[Problem details]:
Each entry must be restated word for word, with nothing omitted.

[Records for processing]:
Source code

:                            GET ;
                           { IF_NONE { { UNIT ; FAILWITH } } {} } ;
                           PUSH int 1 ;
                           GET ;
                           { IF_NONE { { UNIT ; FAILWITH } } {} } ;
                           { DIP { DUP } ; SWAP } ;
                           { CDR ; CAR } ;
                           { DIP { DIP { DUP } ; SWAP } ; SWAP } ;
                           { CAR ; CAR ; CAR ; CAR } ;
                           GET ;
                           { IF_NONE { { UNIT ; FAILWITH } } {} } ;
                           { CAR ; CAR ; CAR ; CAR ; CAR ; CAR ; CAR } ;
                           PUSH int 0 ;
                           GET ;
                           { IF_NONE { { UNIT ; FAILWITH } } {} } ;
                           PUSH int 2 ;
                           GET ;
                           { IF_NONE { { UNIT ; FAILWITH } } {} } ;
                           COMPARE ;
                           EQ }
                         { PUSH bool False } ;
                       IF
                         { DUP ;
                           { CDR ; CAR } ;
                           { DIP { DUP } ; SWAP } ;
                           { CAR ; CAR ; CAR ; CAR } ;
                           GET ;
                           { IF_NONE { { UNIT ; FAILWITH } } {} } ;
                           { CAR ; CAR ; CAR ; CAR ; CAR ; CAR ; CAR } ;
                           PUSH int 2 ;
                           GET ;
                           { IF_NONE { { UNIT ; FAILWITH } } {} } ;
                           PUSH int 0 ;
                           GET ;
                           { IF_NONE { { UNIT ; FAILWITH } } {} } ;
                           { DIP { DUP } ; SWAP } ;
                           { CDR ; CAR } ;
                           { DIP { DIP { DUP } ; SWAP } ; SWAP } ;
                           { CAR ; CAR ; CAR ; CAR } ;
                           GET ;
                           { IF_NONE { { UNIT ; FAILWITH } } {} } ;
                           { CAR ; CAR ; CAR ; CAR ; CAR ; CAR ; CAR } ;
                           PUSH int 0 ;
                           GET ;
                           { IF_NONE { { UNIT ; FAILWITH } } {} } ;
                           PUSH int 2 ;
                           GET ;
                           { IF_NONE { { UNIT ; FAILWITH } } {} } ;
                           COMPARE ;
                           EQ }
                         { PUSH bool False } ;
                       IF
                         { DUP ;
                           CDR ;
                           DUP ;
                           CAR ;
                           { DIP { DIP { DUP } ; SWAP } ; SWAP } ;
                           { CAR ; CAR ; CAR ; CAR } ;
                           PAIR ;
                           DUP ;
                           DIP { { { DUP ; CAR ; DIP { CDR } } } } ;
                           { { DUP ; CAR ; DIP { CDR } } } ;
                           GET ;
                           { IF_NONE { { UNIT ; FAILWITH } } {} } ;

[Answer space]:
Source code

:                            GET ;
                           { IF_NONE { { UNIT ; FAILWITH } } {} } ;
                           PUSH int 1 ;
                           GET ;
                           { IF_NONE { { UNIT ; FAILWITH } } {} } ;
                           { DIP { DUP } ; SWAP } ;
                           { CDR ; CAR } ;
                           { DIP { DIP { DUP } ; SWAP } ; SWAP } ;
                           { CAR ; CAR ; CAR ; CAR } ;
                           GET ;
                           { IF_NONE { { UNIT ; FAILWITH } } {} } ;
                           { CAR ; CAR ; CAR ; CAR ; CAR ; CAR ; CAR } ;
                           PUSH int 0 ;
                           GET ;
                           { IF_NONE { { UNIT ; FAILWITH } } {} } ;
                           PUSH int 2 ;
                           GET ;
                           { IF_NONE { { UNIT ; FAILWITH } } {} } ;
                           COMPARE ;
                           EQ }
                         { PUSH bool False } ;
                       IF
                         { DUP ;
                           { CDR ; CAR } ;
                           { DIP { DUP } ; SWAP } ;
                           { CAR ; CAR ; CAR ; CAR } ;
                           GET ;
                           { IF_NONE { { UNIT ; FAILWITH } } {} } ;
                           { CAR ; CAR ; CAR ; CAR ; CAR ; CAR ; CAR } ;
                           PUSH int 2 ;
                           GET ;
                           { IF_NONE { { UNIT ; FAILWITH } } {} } ;
                           PUSH int 0 ;
                           GET ;
                           { IF_NONE { { UNIT ; FAILWITH } } {} } ;
                           { DIP { DUP } ; SWAP } ;
                           { CDR ; CAR } ;
                           { DIP { DIP { DUP } ; SWAP } ; SWAP } ;
                           { CAR ; CAR ; CAR ; CAR } ;
                           GET ;
                           { IF_NONE { { UNIT ; FAILWITH } } {} } ;
                           { CAR ; CAR ; CAR ; CAR ; CAR ; CAR ; CAR } ;
                           PUSH int 0 ;
                           GET ;
                           { IF_NONE { { UNIT ; FAILWITH } } {} } ;
                           PUSH int 2 ;
                           GET ;
                           { IF_NONE { { UNIT ; FAILWITH } } {} } ;
                           COMPARE ;
                           EQ }
                         { PUSH bool False } ;
                       IF
                         { DUP ;
                           CDR ;
                           DUP ;
                           CAR ;
                           { DIP { DIP { DUP } ; SWAP } ; SWAP } ;
                           { CAR ; CAR ; CAR ; CAR } ;
                           PAIR ;
                           DUP ;
                           DIP { { { DUP ; CAR ; DIP { CDR } } } } ;
                           { { DUP ; CAR ; DIP { CDR } } } ;
                           GET ;
                           { IF_NONE { { UNIT ; FAILWITH } } {} } ;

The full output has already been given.